Ci saranno anche fondi nazionali Sviluppo e coesione, per la digitalizzazione e in particolare per la rete, ma sono ancora da definire. “Esse saranno comunque di entità significativa per permettere un sostanziale rafforzamento della rete”, si legge nella nota.
Riassumendo, stando all’attuale bozza, i fondi per l’Agenda 2014-2020 sono:
- 3,6 miliardi di euro nell’Accordo di partnenariato (50% europei e 50% nazionali-regionali) per Pa digitale, banda larga, sviluppo della domanda. In particolare: 1)1,5-2 miliardi (stime) per “Favorire l’interoperabilità delle banche dati pubbliche, anche attraverso l’utilizzo di soluzioni cloud”, “Innovazione dei processi della PA in particolare su sanità, giustizia, beni culturali nel quadro del Sistema Pubblico di Connettività, inclusa l’offerta di servizi pubblici digitali e il ricorso al cloud computing”, 2)1,260 miliardi per “Concorrere all’attuazione del «Progetto strategico Agenda digitale per la banda ultra larga» e di altri interventi programmati nei territori per assicurare una capacità di connessione ad almeno 30Mbps”, “Completare il Piano Nazionale Banda Larga nei territori che, eventualmente, non avessero ancora una copertura stabile di connettività in banda larga ad almeno 2Mbps al 2013″ 3) 500 milioni per “Alfabetizzazione e inclusione digitale (diffusione e l’utilizzo del web e dei servizi pubblici digitali, azioni mirate verso i non-utilizzatori di Internet e ICT)”, “Empowerment dei cittadini (nuove competenze digitali, utilizzo degli strumenti di dialogo, collaborazione e partecipazione civica in rete)”, Acquisizione di competenze avanzate da parte delle imprese.

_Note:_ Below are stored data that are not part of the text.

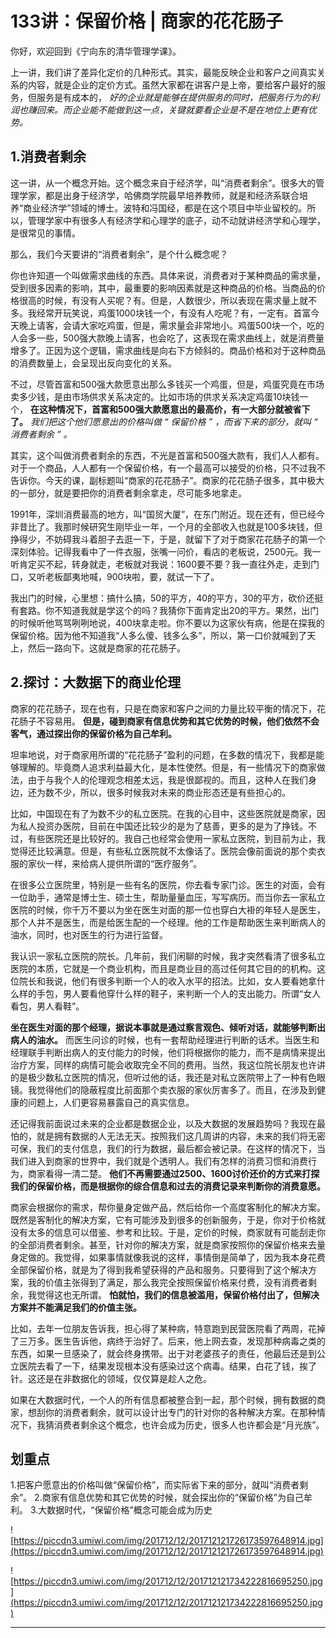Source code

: # 133讲：保留价格 | 商家的花花肠子

你好，欢迎回到《宁向东的清华管理学课》。

上一讲，我们讲了差异化定价的几种形式。其实，最能反映企业和客户之间真实关系的内容，就是企业的定价方式。虽然大家都在讲客户是上帝，要给客户最好的服务，但服务是有成本的， *好的企业就是能够在提供服务的同时，把服务行为的利润也赚回来。而企业能不能做到这一点，关键就要看企业是不是在地位上更有优势。*

## 1.消费者剩余

这一讲，从一个概念开始。这个概念来自于经济学，叫“消费者剩余”。很多大的管理学家，都是出身于经济学，哈佛商学院最早培养教师，就是和经济系联合培养“商业经济学”领域的博士。波特和冯国经，都是在这个项目中毕业留校的。所以，管理学家中有很多人有经济学和心理学的底子，动不动就讲经济学和心理学，是很常见的事情。

那么，我们今天要讲的“消费者剩余”，是个什么概念呢？

你也许知道一个叫做需求曲线的东西。具体来说，消费者对于某种商品的需求量，受到很多因素的影响，其中，最重要的影响因素就是这种商品的价格。当商品的价格很高的时候，有没有人买呢？有。但是，人数很少，所以表现在需求量上就不多。我经常开玩笑说，鸡蛋1000块钱一个，有没有人吃呢？有，一定有。首富今天晚上请客，会请大家吃鸡蛋，但是，需求量会非常地小。鸡蛋500块一个，吃的人会多一些，500强大款晚上请客，也会吃了，这表现在需求曲线上，就是消费量增多了。正因为这个逻辑，需求曲线是向右下方倾斜的。商品价格和对于这种商品的消费数量上，会呈现出反向变化的关系。

不过，尽管首富和500强大款愿意出那么多钱买一个鸡蛋，但是，鸡蛋究竟在市场卖多少钱，是由市场供求关系决定的。比如市场的供求关系决定鸡蛋10块钱一个， **在这种情况下，首富和500强大款愿意出的最高价，有一大部分就被省下了。**  *我们把这个他们愿意出的价格叫做 “ 保留价格 ” ，而省下来的部分，就叫 “ 消费者剩余 ” 。*

其实，这个叫做消费者剩余的东西，不光是首富和500强大款有，我们人人都有。对于一个商品，人人都有一个保留价格，有一个最高可以接受的价格，只不过我不告诉你。今天的课，副标题叫“商家的花花肠子”。商家的花花肠子很多，其中极大的一部分，就是要把你的消费者剩余拿走，尽可能多地拿走。

1991年，深圳消费最高的地方，叫“国贸大厦”，在东门附近。现在还有，但已经今非昔比了。我那时候研究生刚毕业一年，一个月的全部收入也就是100多块钱，但挣得少，不妨碍我斗着胆子去逛一下，于是，就留下了对于商家花花肠子的第一个深刻体验。记得我看中了一件衣服，张嘴一问价，看店的老板说，2500元。我一听肯定买不起，转身就走，老板就对我说：1600要不要？我一直往外走，走到门口，又听老板鄙夷地喊，900块啦，要，就试一下了。

我出门的时候，心里想：搞什么搞，50的平方，40的平方，30的平方，砍价还挺有套路。你不知道我就是学这个的吗？我猜你下面肯定出20的平方。果然，出门的时候听他骂骂咧咧地说，400块拿走啦。你不要以为这家伙有病，他是在探我的保留价格。因为他不知道我“人多么傻、钱多么多”，所以，第一口价就喊到了天上，然后一路向下。这就是商家的花花肠子。

## 2.探讨：大数据下的商业伦理

商家的花花肠子，现在也有，只是在商家和客户之间的力量比较平衡的情况下，花花肠子不容易用。 **但是，碰到商家有信息优势和其它优势的时候，他们依然不会客气，通过探出你的保留价格为自己牟利。**

坦率地说，对于商家用所谓的“花花肠子”盈利的问题，在多数的情况下，我都是能够理解的。毕竟商人追求利益最大化，是本性使然。但是，有一些情况下的商家做法，由于与我个人的伦理观念相差太远，我是很鄙视的。而且，这种人在我们身边，还为数不少，所以，很多时候我对未来的商业形态还是有些担心的。

比如，中国现在有了为数不少的私立医院。在我的心目中，这些医院就是商家，因为私人投资办医院，目前在中国还比较少的是为了慈善，更多的是为了挣钱。不过，有些医院还是比较好的。我自己也经常会使用一家私立医院，到目前为止，我觉得还比较满意。但是，有些私立医院就不太像话了。医院会像前面说的那个卖衣服的家伙一样，来给病人提供所谓的“医疗服务”。

在很多公立医院里，特别是一些有名的医院，你去看专家门诊。医生的对面，会有一位助手，通常是博士生、硕士生，帮助量量血压，写写病历。而当你去一家私立医院的时候，你千万不要以为坐在医生对面的那一位也穿白大褂的年轻人是医生，那个人并不是医生，而是给医生配的一个经理。他的工作是帮助医生来判断病人的油水，同时，也对医生的行为进行监督。

我认识一家私立医院的院长。几年前，我们闲聊的时候，我才突然看清了很多私立医院的本质，它就是一个商业机构，而且是商业目的高过任何其它目的的机构。这位院长和我说，他们有很多判断一个人的收入水平的招法。比如，女人要看她拿什么样的手包，男人要看他穿什么样的鞋子，来判断一个人的支出能力。所谓“女人看包，男人看鞋”。

 **坐在医生对面的那个经理，据说本事就是通过察言观色、倾听对话，就能够判断出病人的油水。** 而医生问诊的时候，也有一套帮助经理进行判断的话术。当医生和经理联手判断出病人的支付能力的时候，他们将根据你的能力，而不是病情来提出治疗方案，同样的病情可能会收取完全不同的费用。当然，我这位院长朋友也许讲的是极少数私立医院的情况，但听过他的话，我还是对私立医院带上了一种有色眼镜。我觉得他们的隐蔽程度比前面那个卖衣服的家伙厉害多了。而且，在涉及到健康的问题上，人们更容易暴露自己的真实信息。

还记得我前面说过未来的企业都是数据企业，以及大数据的发展趋势吗？我现在最怕的，就是拥有数据的人无法无天。按照我们这几周讲的内容，未来的我们将无密可保，我们的支付信息，我们的行为数据，最后都会被记录。在这样的情况下，当我们进入到商家的世界中，我们就是个透明人。我们有怎样的消费习惯和消费行为，商家看得一清二楚。 **他们不再需要通过2500、1600讨价还价的方式来打探我们的保留价格，而是根据你的综合信息和过去的消费记录来判断你的消费意愿。**

商家会根据你的需求，帮你量身定做产品，然后给你一个高度客制化的解决方案。既然是客制化的解决方案，它有可能涉及到很多的创新服务，于是，你对于价格就没有太多的信息可以借鉴、参考和比较。于是，定价的时候，商家就有可能刮走你的全部消费者剩余。甚至，针对你的解决方案，就是商家按照你的保留价格来去量身定做的。我觉得，如果事情就像我说的这样，事情倒是简单了，因为我本身花费全部保留价格，就是为了得到我希望获得的产品和服务。只要得到了这个解决方案，我的价值主张得到了满足，那么我完全按照保留价格来付费，没有消费者剩余，我觉得这也无所谓。 **怕就怕，我们的信息被滥用，保留价格付出了，但解决方案并不能满足我们的价值主张。**

比如，去年一位朋友告诉我，担心得了某种病，特意跑到民营医院看了两周，花掉了三万多。医生告诉他，病终于治好了。后来，他上网去查，发现那种病毒之类的东西，如果一旦感染了，就会终身携带。出于对老婆孩子的责任，他最后还是到公立医院去看了一下，结果发现根本没有感染过这个病毒。结果，白花了钱，挨了针。这还是在非数据化的领域，仅仅算是趁人之危。

如果在大数据时代，一个人的所有信息都被整合到一起，那个时候，拥有数据的商家，想刮你的消费者剩余，就可以设计出专门的针对你的各种解决方案。在那种情况下，我猜消费者剩余这个概念，也许会成为历史，很多人也许都会是“月光族”。

## 划重点

1.把客户愿意出的价格叫做“保留价格”，而实际省下来的部分，就叫“消费者剩余”。
2.商家有信息优势和其它优势的时候，就会探出你的“保留价格”为自己牟利。
3.大数据时代，“保留价格”概念可能会成为历史

![https://piccdn3.umiwi.com/img/201712/12/201712121726173597648914.jpg](https://piccdn3.umiwi.com/img/201712/12/201712121726173597648914.jpg)

![https://piccdn3.umiwi.com/img/201712/12/201712121734222816695250.jpg](https://piccdn3.umiwi.com/img/201712/12/201712121734222816695250.jpg)

---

- Nell’Accordo, circa 500 milioni di euro per sostenere investimenti delle aziende in ICT.
- Parte “significativa” dei 54 miliardi di euro dei fondi nazionali Sviluppo e coesione, per infrastrutture digitali materiali e immateriali.
I nodi da sciogliere:
- I fondi dell’Accordo sono concentrati all’80 per cento nelle regioni sottosviluppate (Calabria, Campania, Puglia, Sicilia, Basilicata). La programmazione 2007-2013 già aveva lasciato il Centro-Nord scoperto per le reti a banda ultra larga. Non è detto che si riesca a compensare con i fondi Sviluppo e coesione.
- Sempre nell’Accordo, i fondi per sostenere la diffusione dell’Ict nelle aziende ci sono soltanto per le regioni del Sud. Destinazione Italia però voleva utilizzare questi fondi su tutto il territorio nazionale per alcune misure: prevede che il credito di imposta per ricerca e sviluppo sia coperto con 600 milioni per il periodo 2014-2016 mentre per finanziare i voucher destinati alle Pmi che investono in Ict servono 100 milioni. Altri 50 milioni sono destinati al credito di imposta per l’acquisto di e-book.

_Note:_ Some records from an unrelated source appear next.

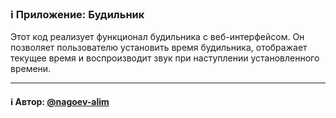 ### ℹ️ Приложение: Будильник

Этот код реализует функционал будильника с веб-интерфейсом.
Он позволяет пользователю установить время будильника, отображает текущее время
и воспроизводит звук при наступлении установленного времени.

-----
#### ℹ️ Автор: [@nagoev-alim](https://github.com/nagoev-alim)

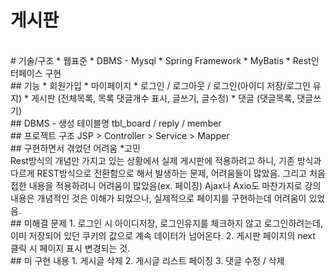 # 게시판
<br>
# 기술/구조
* 웹표준
* DBMS - Mysql
* Spring Framework
* MyBatis
* Rest인터페이스 구현
<br>
## 기능
* 회원가입
* 마이페이지
* 로그인 / 로그아웃 / 로그인(아이디 저장/로그인 유지)
* 게시판 (전체목록, 목록 댓글개수 표시, 글쓰기, 글수정)
* 댓글 (댓글목록, 댓글쓰기)
<br>
## DBMS - 생성 테이블명
tbl_board / reply / member
<br>
## 프로젝트 구조
JSP > Controller > Service > Mapper
<br>
## 구현하면서 겪었던 어려움 
*고민<br>
Rest방식의 개념만 가지고 있는 상황에서 실제 게시판에 적용하려고 하니,
기존 방식과 다르게 REST방식으로 전환함으로 해서 발생하는 문제, 어려움들이 많았음.
그리고 처음 접한 내용을 적용하려니 어려움이 많았음(ex. 페이징)
Ajax나 Axio도 마찬가지로 강의 내용은 개념적인 것은 이해가 되었으나, 실제적으로 페이지를 구현하는데 어려움이 있었음.
<br>
## 미해결 문제
1. 로그인 시 아이디저장, 로그인유지를 체크하지 않고 로그인하려는데, 이미 저장되어 있던 쿠키의 값으로 계속 데이터가 넘어온다.
2. 게시판 페이지의 next 클릭 시 페이지 표시 변경되는 것.
<br>
## 미 구현 내용
1. 게시글 삭제
2. 게시글 리스트 페이징
3. 댓글 수정 / 삭제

- I fondi dell’Accordo appaiono largamente insufficienti rispetto alle promesse del premier Enrico Letta, alle richieste provenienti da chi si occupa di Agenda nella Presidenza del Consiglio (10 miliardi di euro) e a quelle del ministero dello Sviluppo economico (2,5 miliardi di euro per gli obiettivi 2020 della banda ultra larga).

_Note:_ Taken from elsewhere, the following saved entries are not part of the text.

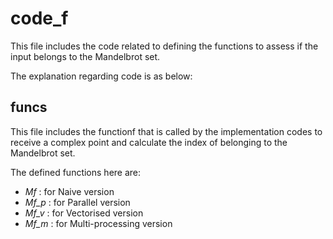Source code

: # code_f

This file includes the code related to defining the functions to assess if the input belongs to the Mandelbrot set.

The explanation regarding code is as below:

## funcs

This file includes the functionf that is called by the implementation codes to receive a complex point and calculate the index of belonging to the Mandelbrot set.

The defined functions here are:

- _Mf_ : for Naive version
- _Mf_p_ : for Parallel version
- _Mf_v_ : for Vectorised version
- _Mf_m_ : for Multi-processing version
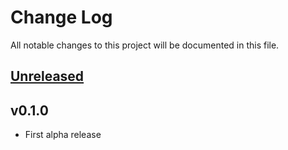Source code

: # Change Log
All notable changes to this project will be documented in this file.

## [Unreleased]

## v0.1.0

- First alpha release

[Unreleased]: https://github.com/omegat-org/azure-translate-plugin/compare/v0.1.0...HEAD

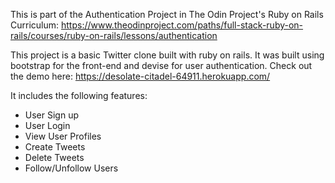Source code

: This is part of the Authentication Project in The Odin Project's Ruby on Rails Curriculum: https://www.theodinproject.com/paths/full-stack-ruby-on-rails/courses/ruby-on-rails/lessons/authentication

This project is a basic Twitter clone built with ruby on rails.
It was built using bootstrap for the front-end and devise for user authentication.
Check out the demo here: https://desolate-citadel-64911.herokuapp.com/

It includes the following features:
 - User Sign up
 - User Login
 - View User Profiles
 - Create Tweets
 - Delete Tweets
 - Follow/Unfollow Users
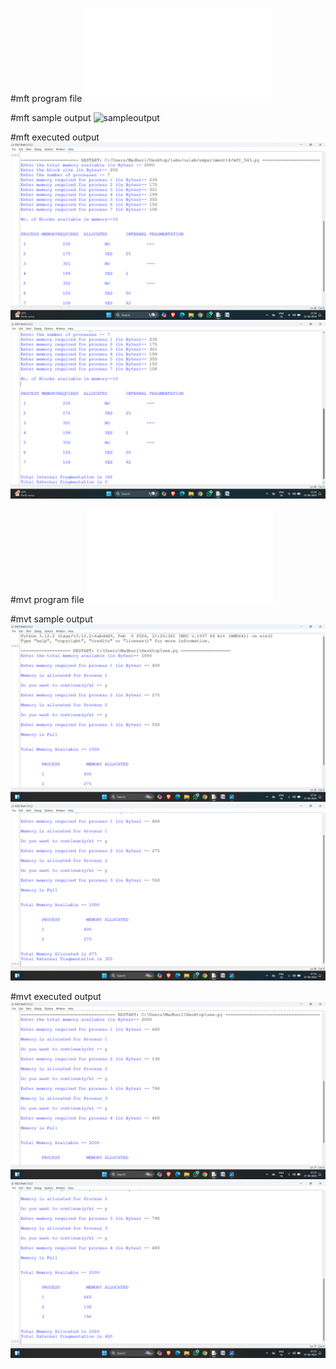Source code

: #mft program file
![program file](mft_543.py)

#mft sample output
![sampleoutput](mft_sampleoutput(1).png)

#mft executed output
![executedoutput](mft_executedoutput(1).png)
![executedoutput](mft_executedoutput(2).png)

#mvt program file
![program file](mvt_543.py)

#mvt sample output
![sampleoutput](mvt_sampleoutput(1).png)
![sampleoutput](mvt_sampleoutput(2).png)

#mvt executed output
![executedoutput](mvt_executedoutput(1).png)
![executedoutput](mvt_executedoutput(2).png)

- Manca un piano nazionale per l’utilizzo dei fondi europei, com’è invece in Francia e Germania. E’ una conseguenza dell’attuale forma del titolo quinto della Costituzione, secondo cui in Italia è regionale la competenza della spesa dei fondi Ue. Finora però questa impostazione ha portato conseguenze negative, secondo molti esperti: dispersione delle risorse e incapacità di spenderle interamente. Forse ci sono margini per varare comunque un piano nazionale, dato che le norme pongono la competenza del settore informatico nelle mani dello Stato centrale. Del resto, molti progetti dell’Agenda (datacenter, infrastrutture digitali) andranno realizzati centralmente e poi riutilizzati dalle varie regioni. Solo un piano nazionale- anziché vari piani regionali che investano separatamente magari replicando gli stessi progetti- sarebbe compatibile con questi obiettivi.